Oltremare – Quarto: l’ombra del semaforo
“Bevi molta acqua”, ammonimento che dai primi giorni in Israele ho sentito di continuo – persino strano che non sia stato incluso nei Comandamenti, o perlomeno in una delle molteplici liste di regole e indicazioni all’uso della vita e della Terra d’Israele che certo non ci mancano. Tant’è. Noi donne comunque ci abituiamo presto alla scelta della borsetta in base alla capienza: mezzo litro almeno d’acqua ci deve stare, sì, meglio anche per la sera. Gli uomini non so, si regolano diversamente oppure per machismo rischiano ogni giorno la disidratazione.

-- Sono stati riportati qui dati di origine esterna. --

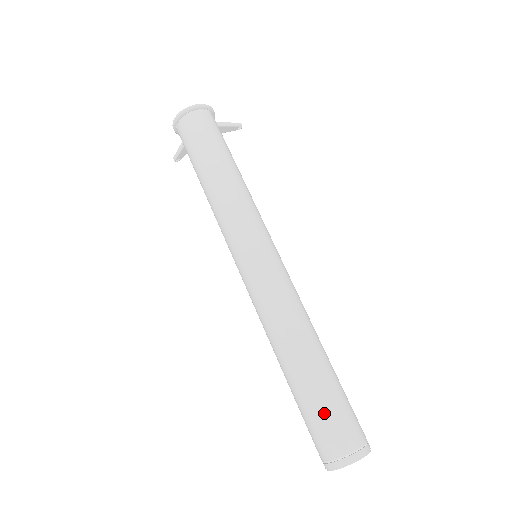
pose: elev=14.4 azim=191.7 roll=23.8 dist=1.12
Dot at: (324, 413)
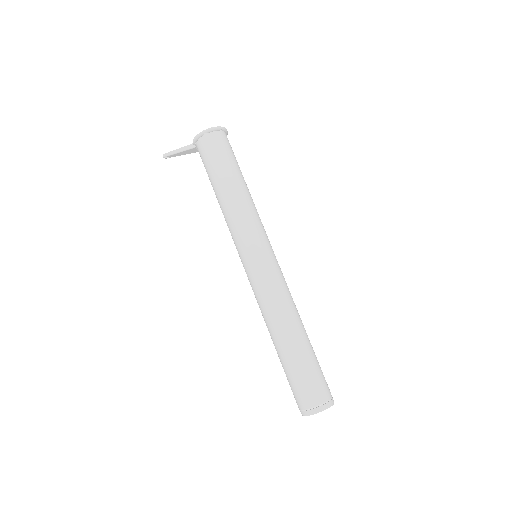
Dot at: (317, 371)
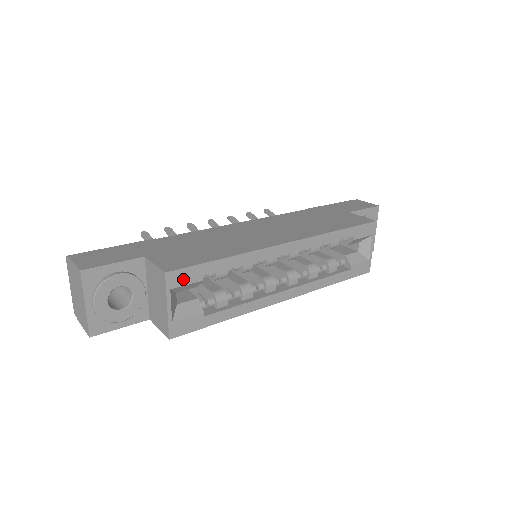
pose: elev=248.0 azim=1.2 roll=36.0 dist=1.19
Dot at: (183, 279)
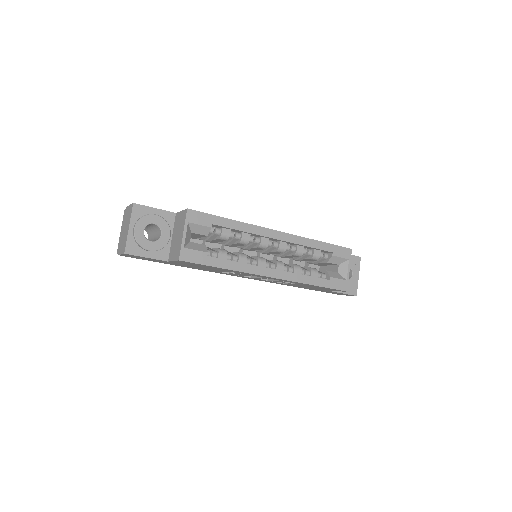
Dot at: (198, 219)
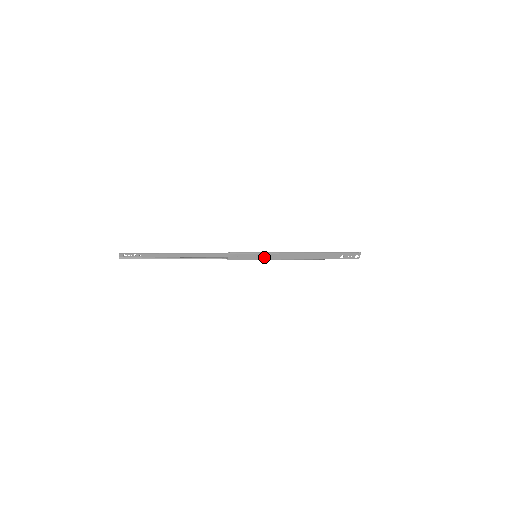
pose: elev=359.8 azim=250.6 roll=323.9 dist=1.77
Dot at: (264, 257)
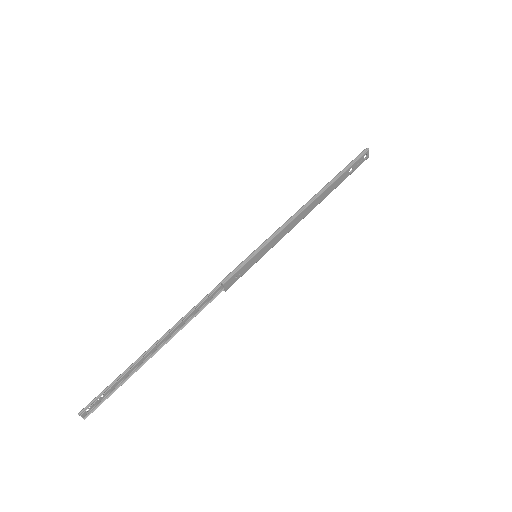
Dot at: (266, 249)
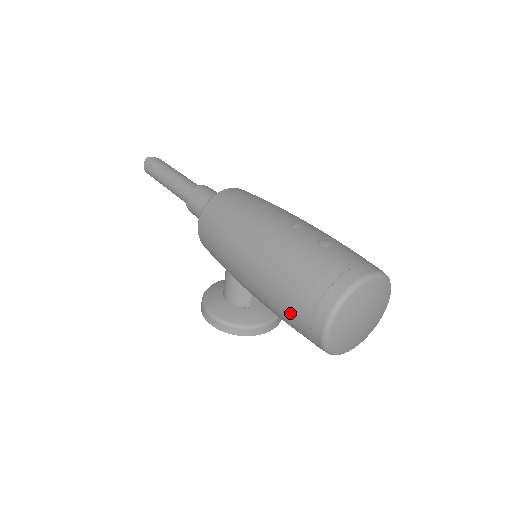
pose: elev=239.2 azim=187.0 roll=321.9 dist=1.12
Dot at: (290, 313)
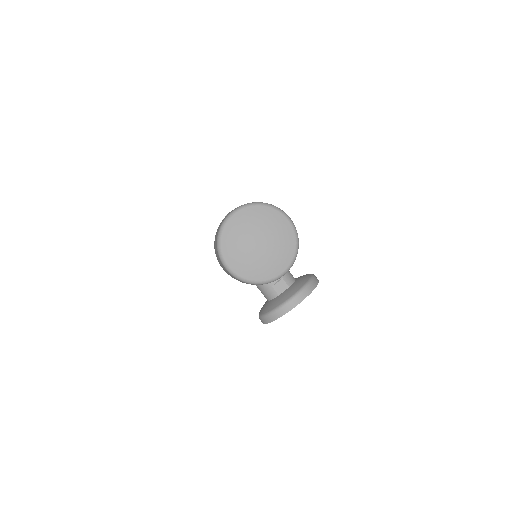
Dot at: occluded
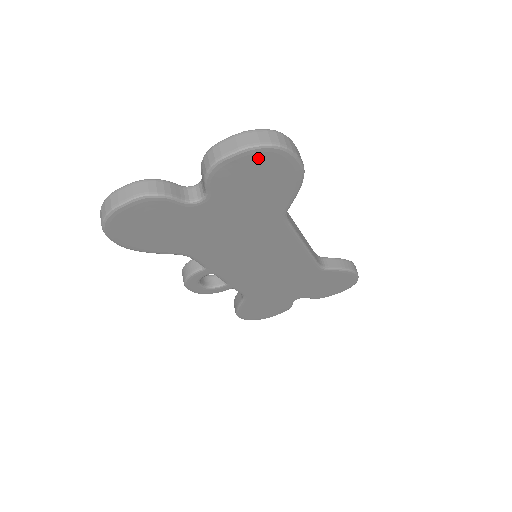
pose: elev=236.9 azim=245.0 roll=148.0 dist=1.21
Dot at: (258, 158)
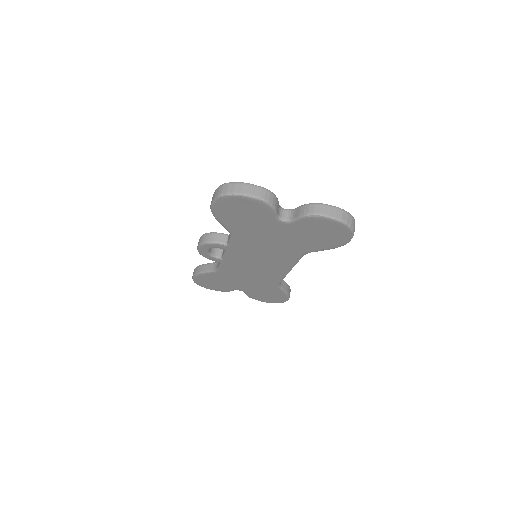
Dot at: (338, 227)
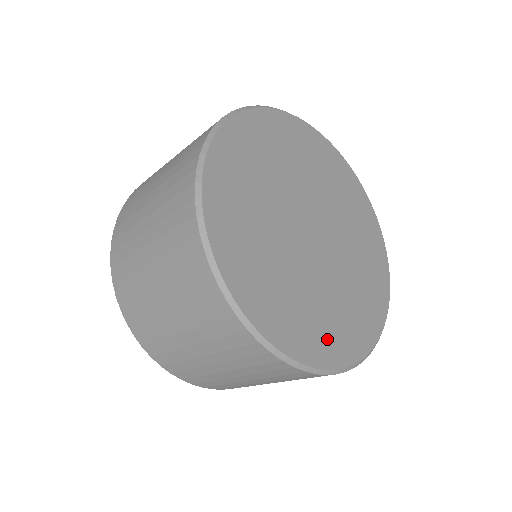
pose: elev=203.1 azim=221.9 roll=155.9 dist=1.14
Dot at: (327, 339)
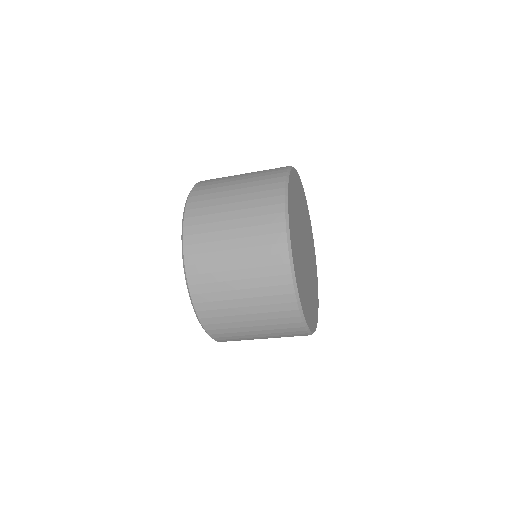
Dot at: (297, 268)
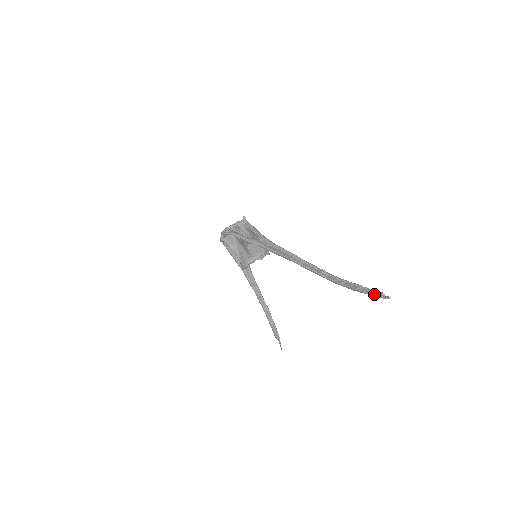
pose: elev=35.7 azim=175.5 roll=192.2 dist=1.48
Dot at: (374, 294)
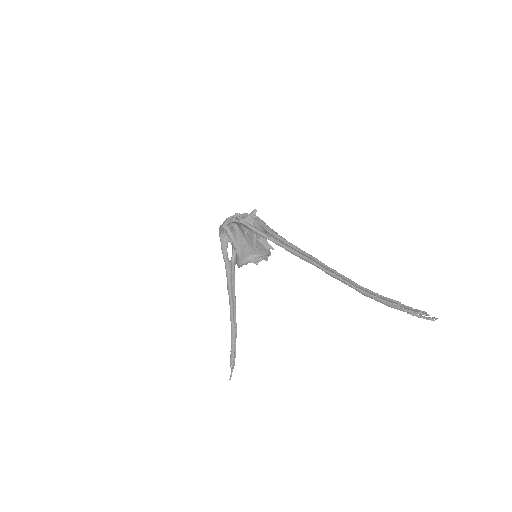
Dot at: (416, 312)
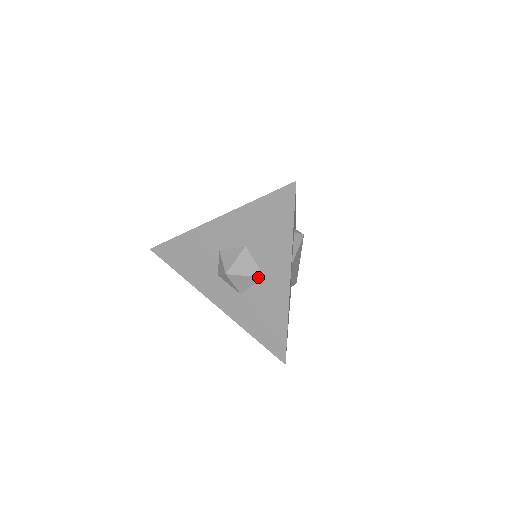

Quello che invece nessuno mi ha insegnato, ma ho prontamente imparato per imitazione o meglio per osmosi, è il trucco del semaforo. Nell’attraversare di giorno una qualsiasi strada, specie se a più corsie, molto probabilmente la maggior parte del percorso è in pieno sole. Che in Israele significa, per molti mesi: 30/35 gradi centigradi calcolati all’ombra, più i 10/15 di differenza al sole, più l’effetto riscaldante dell’asfalto, più i gas di scarico (caldi anche quelli) delle automobili in moto e di quelle ferme al semaforo. Non oso tentare una somma. Dunque, poter stare anche parzialmente all’ombra mentre si aspettano lunghi secondi di passaggio dal rosso al verde, ha il suo senso. Anche solo con la testa, che come si impara qui traspira la maggior parte dell’acqua che il corpo perde durante il giorno. Ecco allora che l’ombra sottile del semaforo, di un palo della luce, o (magari!) di un cartellone pubblicitario, si trasformano in microscopiche oasi di riparo temporaneo dalla canicola estiva.
Per lo stesso principio, in Israele si vedono spesso persone che aspettano l’autobus non alla fermata, ma dietro o di lato, formando brevi file compatte e ordinate che non seguono l’ordine di arrivo o l’età, ma quel po’ di ombra squadrata proiettata dalla fermata stessa. E mi sembrano bambini che vogliono fare uno scherzo alla maestra e si acquattano dietro a un muretto per poi uscire tutti insieme “Cu-Cù”! Invece chi arriva è l’autobus, e tutti salgono accalcandosi per pagare il biglietto all’autista, e godersi l’escursione termica di venti gradi in meno, dall’estate bollente all’aria condizionata che gela il sudore e il cervello in ugual misura.